[Task requirements] Line tally for "axis": state how many lines of the entries include it, with no other text.

BEGIN

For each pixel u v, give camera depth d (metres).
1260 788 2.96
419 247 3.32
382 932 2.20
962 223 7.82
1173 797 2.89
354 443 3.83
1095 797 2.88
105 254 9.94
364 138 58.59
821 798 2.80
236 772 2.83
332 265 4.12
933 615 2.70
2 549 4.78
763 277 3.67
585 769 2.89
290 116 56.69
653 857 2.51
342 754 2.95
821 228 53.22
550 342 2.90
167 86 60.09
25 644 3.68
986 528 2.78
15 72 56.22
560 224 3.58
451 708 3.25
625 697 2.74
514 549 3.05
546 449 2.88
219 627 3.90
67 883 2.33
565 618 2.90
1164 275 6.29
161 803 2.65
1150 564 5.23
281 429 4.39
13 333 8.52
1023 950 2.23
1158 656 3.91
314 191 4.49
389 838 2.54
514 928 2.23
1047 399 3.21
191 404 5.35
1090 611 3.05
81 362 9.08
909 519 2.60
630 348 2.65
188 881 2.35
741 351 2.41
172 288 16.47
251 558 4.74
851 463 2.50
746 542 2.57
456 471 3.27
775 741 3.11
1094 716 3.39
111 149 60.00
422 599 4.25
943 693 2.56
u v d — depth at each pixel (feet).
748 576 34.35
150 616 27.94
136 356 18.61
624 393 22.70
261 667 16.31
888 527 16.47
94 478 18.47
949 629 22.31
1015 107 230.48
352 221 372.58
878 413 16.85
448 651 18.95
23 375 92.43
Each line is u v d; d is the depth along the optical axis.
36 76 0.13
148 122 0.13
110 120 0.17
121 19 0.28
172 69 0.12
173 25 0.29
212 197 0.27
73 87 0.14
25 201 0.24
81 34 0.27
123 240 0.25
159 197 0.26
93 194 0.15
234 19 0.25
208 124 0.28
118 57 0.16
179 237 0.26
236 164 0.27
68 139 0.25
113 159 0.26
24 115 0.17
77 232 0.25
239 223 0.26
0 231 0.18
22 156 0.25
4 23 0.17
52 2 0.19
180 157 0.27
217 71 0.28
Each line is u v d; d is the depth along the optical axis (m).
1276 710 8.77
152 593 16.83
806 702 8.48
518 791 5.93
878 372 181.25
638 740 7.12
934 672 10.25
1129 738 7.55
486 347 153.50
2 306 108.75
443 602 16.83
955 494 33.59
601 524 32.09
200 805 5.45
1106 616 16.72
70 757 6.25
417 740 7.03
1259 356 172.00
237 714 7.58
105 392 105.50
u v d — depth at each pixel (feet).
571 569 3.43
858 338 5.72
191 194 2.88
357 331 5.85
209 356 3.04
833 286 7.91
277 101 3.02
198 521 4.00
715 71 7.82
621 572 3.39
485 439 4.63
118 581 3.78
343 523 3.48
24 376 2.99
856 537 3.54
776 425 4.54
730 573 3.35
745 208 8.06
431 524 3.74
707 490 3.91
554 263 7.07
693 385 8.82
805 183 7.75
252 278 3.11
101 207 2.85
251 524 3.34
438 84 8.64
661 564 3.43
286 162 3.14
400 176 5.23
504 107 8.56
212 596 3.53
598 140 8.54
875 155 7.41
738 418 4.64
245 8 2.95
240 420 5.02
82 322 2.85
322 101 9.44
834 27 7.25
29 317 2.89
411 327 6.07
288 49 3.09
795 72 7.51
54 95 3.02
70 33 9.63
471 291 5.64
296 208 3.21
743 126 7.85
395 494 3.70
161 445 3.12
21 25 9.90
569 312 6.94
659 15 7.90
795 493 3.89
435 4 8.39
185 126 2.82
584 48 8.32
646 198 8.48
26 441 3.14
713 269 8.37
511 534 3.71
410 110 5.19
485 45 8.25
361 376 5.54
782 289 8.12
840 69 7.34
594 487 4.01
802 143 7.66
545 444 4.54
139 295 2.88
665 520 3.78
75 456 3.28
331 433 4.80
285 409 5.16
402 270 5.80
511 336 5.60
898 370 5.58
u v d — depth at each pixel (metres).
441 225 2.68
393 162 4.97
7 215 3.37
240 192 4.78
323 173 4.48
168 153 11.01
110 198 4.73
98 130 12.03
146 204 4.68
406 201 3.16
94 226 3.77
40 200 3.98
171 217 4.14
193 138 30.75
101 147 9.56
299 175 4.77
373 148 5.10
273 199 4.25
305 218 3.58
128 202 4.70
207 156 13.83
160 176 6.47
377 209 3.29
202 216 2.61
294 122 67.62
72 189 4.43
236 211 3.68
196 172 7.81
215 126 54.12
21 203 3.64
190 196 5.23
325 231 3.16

END

[Output for this exercise] 2